Jeanna Gullett of Inverness expresses her preference for Couey's fate following the sentencing of John Couey. [Stephen J. Coddington | Times]
Phyllis Colucci takes Jessica Lunsford with her wherever she goes. To the supermarket. To the beauty parlor. On vacation.
"It keeps her memory alive," said Colucci, who always carries a small stuffed bear with Jessica's picture attached. "It's like she gets to do these things."
Colucci, 67, turned out for Couey's sentencing Friday carrying a white bear -- larger than the one she usually totes around -- and the "pink hat" picture of Jessica. "For all she had to BEAR," the picture reads.

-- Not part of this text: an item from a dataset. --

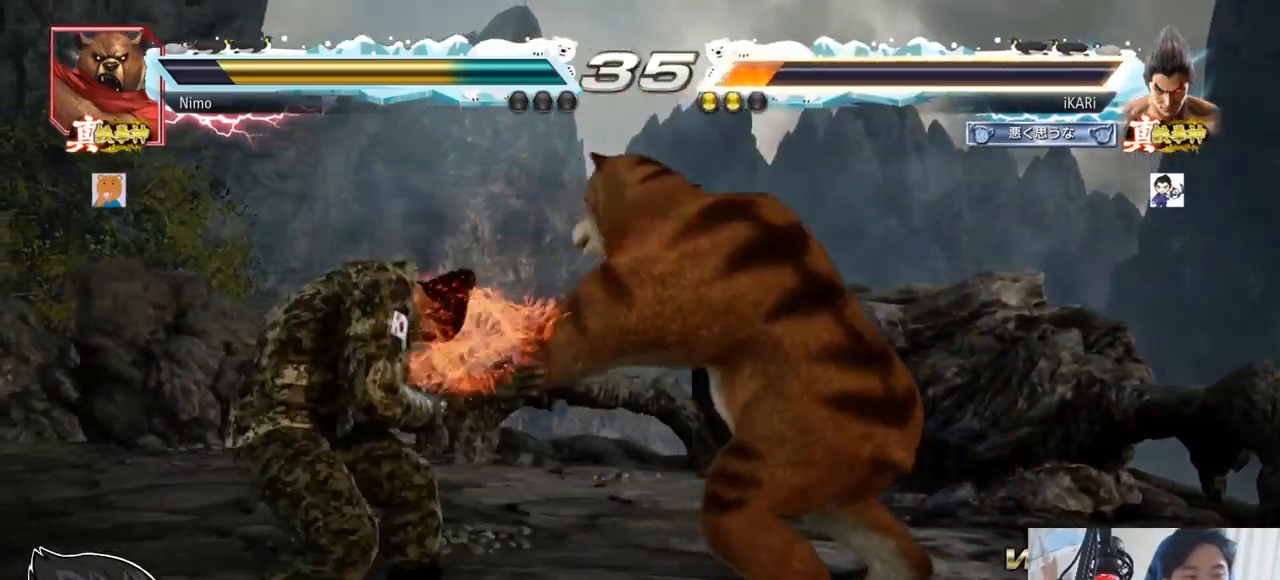
{"dt_ms": 500, "buttons": ["CIRCLE"], "left_stick": "center", "events": [[33, "left_stick", "center"], [300, "left_stick", "up"], [450, "left_stick", "center"], [467, "CIRCLE", "down"]]}
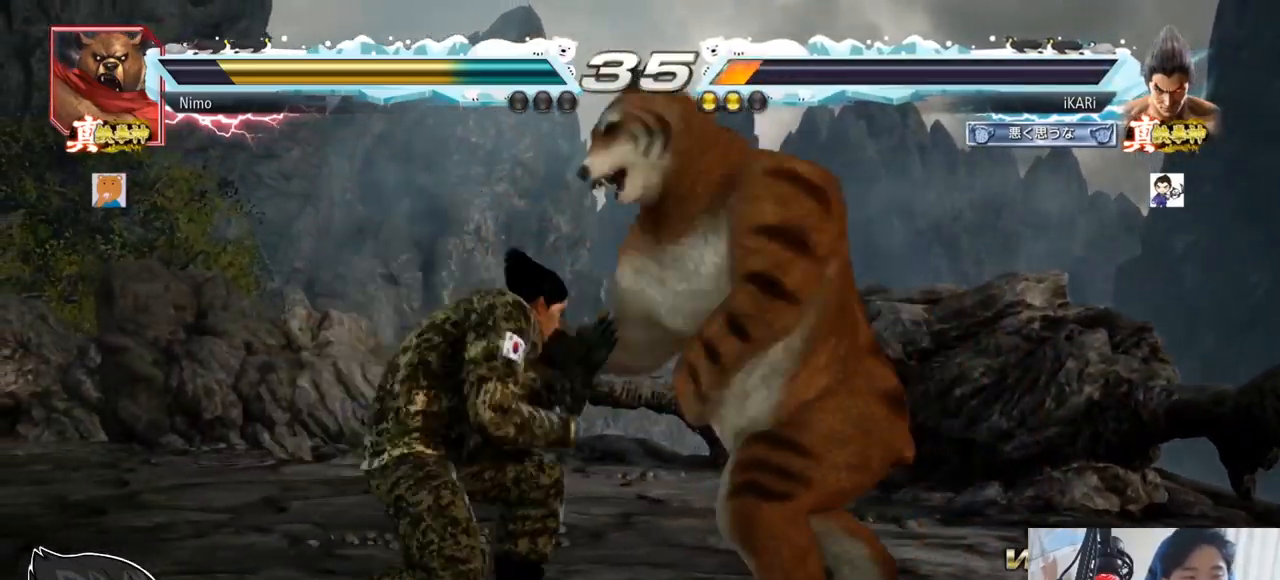
{"dt_ms": 501, "buttons": [], "left_stick": "left", "events": [[17, "CIRCLE", "up"], [50, "TRIANGLE", "down"], [100, "TRIANGLE", "up"], [334, "left_stick", "left"]]}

The Inverness resident first started carrying a bear 15 years ago after a young girl in Ohio was raped and murdered. After Jessica was murdered in 2005, she added a second bear to the traveling memorial.
"I'm a grandma and a great grandma," Colucci said. "That could have been one of my babies."
A picture of Jessica was pinned to the right of her shirt's collar. One of her granddaughter and grandchild was attached to the left.
But that wasn't the end of the display. Colucci's daughter, Jeanna Gullett, held up a poster outside the courtroom after Couey's sentence was announced. It read "no needle" -- next to a syringe taped to the poster -- and showed Couey being buried in black garbage bags.
"The needle's too good for him," Colucci said, adding that she hoped Couey would be executed soon.
"He gets to sit and color and (Jessica) can't do that," she said. "Let's get this done quickly so he doesn't get to color for very much longer."